Exercice court A:
Les affirmations suivantes sont-elles conformes au récit sur Hanoï ? (i) Le séjour à Hanoï décrit dans le récit a duré trois jours. (ii) La jeune fille de la gare routière a accepté le premier taxi qui se présentait. (iii) La dame âgée assise dans le bus parlait anglais. Répondez à chacune par oui ou par non et citez à l’identique les mots décisifs du texte.

Texte à lire:
+---+

À chaque fois que j’eus l’occasion d’échanger avec des baroudeurs au Vietnam, le même ressenti se dégageait de leur expérience : celui selon lequel les vietnamiens du nord seraient beaucoup moins chaleureux que ceux du centre et du sud du pays. De retour moi-même des montagnes du nord, j’avais commencé à me faire ma propre opinion… qui ne semblait pas vraiment coller avec celle décrite… Mais bien sûr, chaque expérience est différente et il est impossible, dans les deux cas, de faire des généralités. Pour ma part, m’immerger dans Hanoï le temps de trois petits jours n’a fait que conforter mon sentiment : bien qu’en l’apparence froids, les vietnamiens du nord sont des personnes adorables, bienveillantes et de bon cœur pour vous apporter la moindre petite aide, parfois même, avant que vous ne réalisez en avoir besoin…! Et cela m’a été utile dans bien des cas, dégourdie comme je suis :p

Je pourrais par exemple vous parler de cette jeune fille qui, dès mon arrivée dans cette gare routière, a pris tout son temps pour regarder ma destination sur son téléphone, pour me trouver le bon taxi (en refusant les propositions de ceux qu’elle ne jugeait pas bons pour moi) et pour donner mon adresse au taxi choisi. Le temps que je la remercie mille fois, elle avait déjà refermé la porte de mon taxi, contente de m’avoir aidé dans mon périple. Efficacité vietnamienne je vous dis!

Je pourrais aussi vous parler de ces jeunes étudiants qui, à l’affût de l’étranger qui se balade autour du lac Hoan Kiem, sont venus à ma rencontre pour échanger avec moi en anglais. Sur leur petit calepin étaient inscrites des questions simples qu’ils me lisaient tant bien que mal avec une envie d’apprendre à toute épreuve : « Comment t’appelles-tu ? « Aimes-tu Hanoï ? » « Aimes-tu le Vietnam ? » « Où vas-tu ensuite ? ». Contents d’avoir pu échanger ensemble, nous prendrons quelques photos-souvenirs de notre rencontre !

Les jeunes étudiants avec qui j’ai échangé pour leur permettre de pratiquer l’anglais 🙂

Je pourrais enfin vous parler de cette mamie, assise à côté de moi dans le bus qui me conduisait au Musée des minorités ethniques. Ne voyant aucune indication à l’intérieur comme à l’extérieur du bus, je lui ais demandé dans combien d’arrêts je devais descendre pour le Musée. Bien évidemment, la mamie ne parlait pas anglais et, à première vue, elle n’avait pas non plus l’air très commode… ! Il s’avère qu’elle fut la plus belle surprise de ma journée. Ayant compris où je voulais aller mais ne connaissant pas elle-même l’arrêt, elle s’est immédiatement levée malgré son vieille âge et les multiples secousses du bus. D’un premier pas, elle demanda à tous les gens autour d’elle. D’un autre pas, elle attrapa le contrôleur de bus pour lui demander de veiller à ce que je descende au bon endroit après son départ. Après s’être rassise à côté de moi et ne sachant pas comment la remercier,  je lui ferais un grand sourire auquel elle me répondra par un petit sourire timide caché derrière son visage faussement sévère.

+---+

Extraits des fiches:
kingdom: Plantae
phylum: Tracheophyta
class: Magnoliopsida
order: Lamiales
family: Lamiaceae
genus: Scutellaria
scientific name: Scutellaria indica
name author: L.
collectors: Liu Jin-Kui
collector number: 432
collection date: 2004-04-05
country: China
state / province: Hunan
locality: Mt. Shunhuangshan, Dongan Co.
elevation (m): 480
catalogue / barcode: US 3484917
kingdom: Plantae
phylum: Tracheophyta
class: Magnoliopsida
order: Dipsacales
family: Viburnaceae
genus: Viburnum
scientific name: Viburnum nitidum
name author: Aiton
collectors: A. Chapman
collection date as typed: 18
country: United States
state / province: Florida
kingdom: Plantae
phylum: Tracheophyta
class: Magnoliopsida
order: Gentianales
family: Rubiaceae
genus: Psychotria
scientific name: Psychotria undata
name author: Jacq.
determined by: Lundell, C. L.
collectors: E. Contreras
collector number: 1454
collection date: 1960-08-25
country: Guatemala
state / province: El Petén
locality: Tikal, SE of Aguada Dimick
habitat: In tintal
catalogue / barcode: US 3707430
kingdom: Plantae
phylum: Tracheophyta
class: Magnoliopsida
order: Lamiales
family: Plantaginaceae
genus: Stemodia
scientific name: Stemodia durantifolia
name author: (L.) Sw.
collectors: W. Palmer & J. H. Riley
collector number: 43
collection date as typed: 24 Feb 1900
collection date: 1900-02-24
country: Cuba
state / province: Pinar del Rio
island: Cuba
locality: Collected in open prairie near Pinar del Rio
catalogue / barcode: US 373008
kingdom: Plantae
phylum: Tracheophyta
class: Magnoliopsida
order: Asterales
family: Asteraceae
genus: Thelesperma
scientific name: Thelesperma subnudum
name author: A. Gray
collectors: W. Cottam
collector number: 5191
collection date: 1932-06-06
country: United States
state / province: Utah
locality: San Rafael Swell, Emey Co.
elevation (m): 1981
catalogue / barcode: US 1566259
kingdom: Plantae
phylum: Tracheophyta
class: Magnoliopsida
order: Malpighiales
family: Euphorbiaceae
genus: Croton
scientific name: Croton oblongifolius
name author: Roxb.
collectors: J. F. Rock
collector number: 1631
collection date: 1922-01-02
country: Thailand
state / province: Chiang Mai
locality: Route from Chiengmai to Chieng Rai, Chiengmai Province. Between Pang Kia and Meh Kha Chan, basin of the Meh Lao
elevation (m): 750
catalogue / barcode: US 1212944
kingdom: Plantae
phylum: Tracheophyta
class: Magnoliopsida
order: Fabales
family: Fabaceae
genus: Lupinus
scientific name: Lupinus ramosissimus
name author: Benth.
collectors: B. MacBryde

+---+

Exercice court B:
Reproduisez à l’identique les fiches depuis leur première ligne jusqu’à la ligne contenant « collectors: W. Cottam », celle-ci comprise.

Corrigé détaillé A:
(i) Oui : « m’immerger dans Hanoï le temps de trois petits jours ».
(ii) Non : « en refusant les propositions de ceux qu’elle ne jugeait pas bons pour moi ».
(iii) Non : « la mamie ne parlait pas anglais ».

Corrigé détaillé B:
kingdom: Plantae
phylum: Tracheophyta
class: Magnoliopsida
order: Lamiales
family: Lamiaceae
genus: Scutellaria
scientific name: Scutellaria indica
name author: L.
collectors: Liu Jin-Kui
collector number: 432
collection date: 2004-04-05
country: China
state / province: Hunan
locality: Mt. Shunhuangshan, Dongan Co.
elevation (m): 480
catalogue / barcode: US 3484917
kingdom: Plantae
phylum: Tracheophyta
class: Magnoliopsida
order: Dipsacales
family: Viburnaceae
genus: Viburnum
scientific name: Viburnum nitidum
name author: Aiton
collectors: A. Chapman
collection date as typed: 18
country: United States
state / province: Florida
kingdom: Plantae
phylum: Tracheophyta
class: Magnoliopsida
order: Gentianales
family: Rubiaceae
genus: Psychotria
scientific name: Psychotria undata
name author: Jacq.
determined by: Lundell, C. L.
collectors: E. Contreras
collector number: 1454
collection date: 1960-08-25
country: Guatemala
state / province: El Petén
locality: Tikal, SE of Aguada Dimick
habitat: In tintal
catalogue / barcode: US 3707430
kingdom: Plantae
phylum: Tracheophyta
class: Magnoliopsida
order: Lamiales
family: Plantaginaceae
genus: Stemodia
scientific name: Stemodia durantifolia
name author: (L.) Sw.
collectors: W. Palmer & J. H. Riley
collector number: 43
collection date as typed: 24 Feb 1900
collection date: 1900-02-24
country: Cuba
state / province: Pinar del Rio
island: Cuba
locality: Collected in open prairie near Pinar del Rio
catalogue / barcode: US 373008
kingdom: Plantae
phylum: Tracheophyta
class: Magnoliopsida
order: Asterales
family: Asteraceae
genus: Thelesperma
scientific name: Thelesperma subnudum
name author: A. Gray
collectors: W. Cottam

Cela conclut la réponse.